Reputation: 4987
In Java, I have a function with a signature, where a Type is passed in:
public Object convert(Object object, Type type) {
}
Inside the function, I want to determine if Type is String, but when I do this
String.class.equals(type.getClass())
Android Studio is telling me 'equals()' between objects of inconvertible types 'Class<capture of ? extends Type>' and 'Class<String>'
.
What am I doing wrong?
Upvotes: 2
Views: 1159
Reputation: 445
If you want to validate that certain object is a string then you can use a method like this one:
public boolean isStringInstance(Object o) {
return o instanceof String;
}
So if you run the next code lines:
isStringInstance(new Type());
isStringInstance(new String());
You will get:
false
true
Upvotes: 0
Reputation: 43391
This is not a javac error — it's something your IDE is providing as a warning (or error, depending on your setting).
That said, in this case the warning is a useful one.
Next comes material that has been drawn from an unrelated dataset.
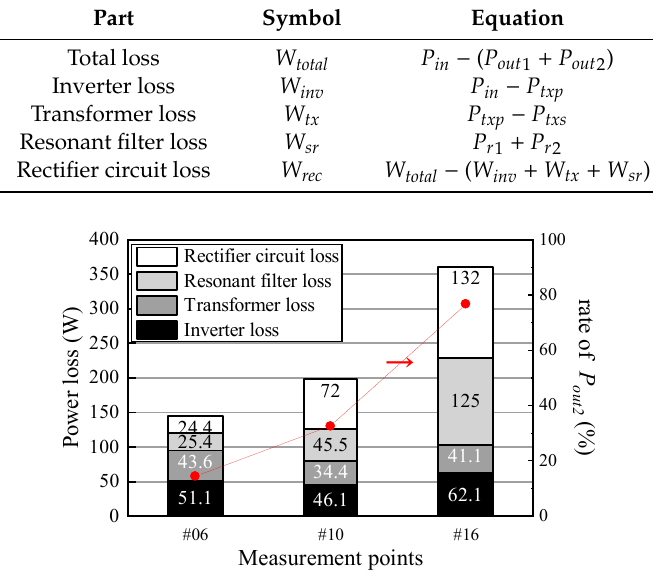
Figure 21. Loss analysis results.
You're asking if the class object returned by type.getClass()
is equal to the class object represented by the literal String.class
. Given that Type
is not a superclass of String
, I can tell you right now that the answer is false: the Type
class is not the same as the String
class. Your IDE is trying to tell you the same.
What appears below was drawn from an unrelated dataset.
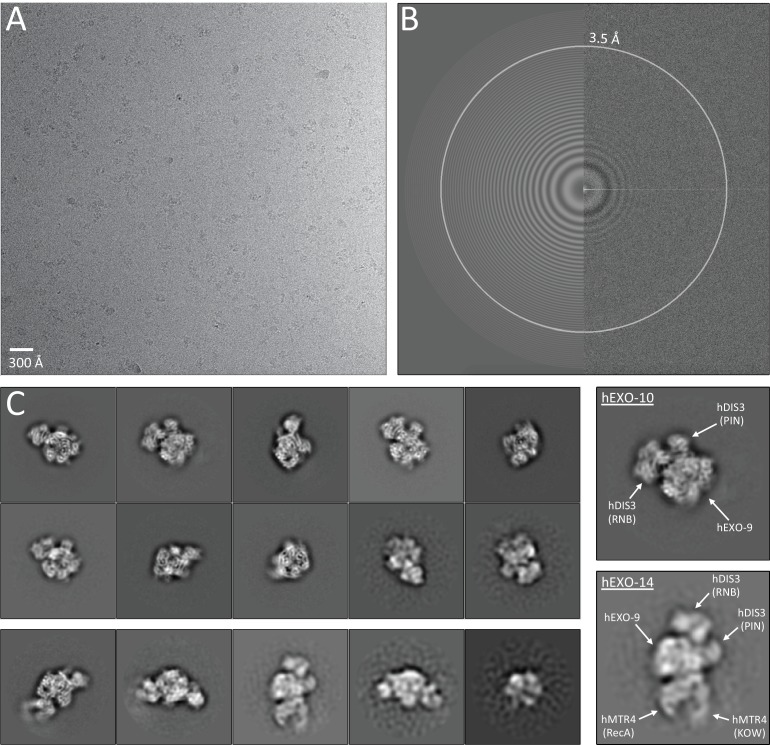
Cryo-EM data collection and 2D classification.(A) An example of the cryo-EM micrograph collected on a FEI Titan Krios operated at 300 kV, equipped with a K2 Summit camera. The scale bar corresponds to 300 Å. (B) Thon-ring image of the same micrograph as in (A) following the contrast transfer function estimation with GCTF. Zeros between the Thon rings in the experimental image (right half) coincide with the ones in the model (left half). (C) Left panels represent the reference-free 2D class averages from the hEXO-10 (top) and the hEXO-14 (bottom). Two panels on the right highlight domain organization of both hEXO-10 (top) and hEXO-14 (bottom).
If what you're trying to figure out is whether type instance of type
represents the String class, then you don't need the getClass()
:
String.class.equals(type)
Upvotes: 8
Reputation: 26876
type.getClass() does not return the Class represented by type, but the Class of type (which will be the .class of one of the implementations of Type). In other words if "Type" is a Class, then type.getClass() will return the Class object for "Class".
What you need is:
if (type == String.class) {
...
}
Upvotes: 2
Reputation: 1259
You have to use instanceof
on the object rather then the type, replace:
String.class.equals(type.getClass())
by:
if(object instanceof String) {
// do something
}
The instance of Type in the method signature is not needed for your purpose.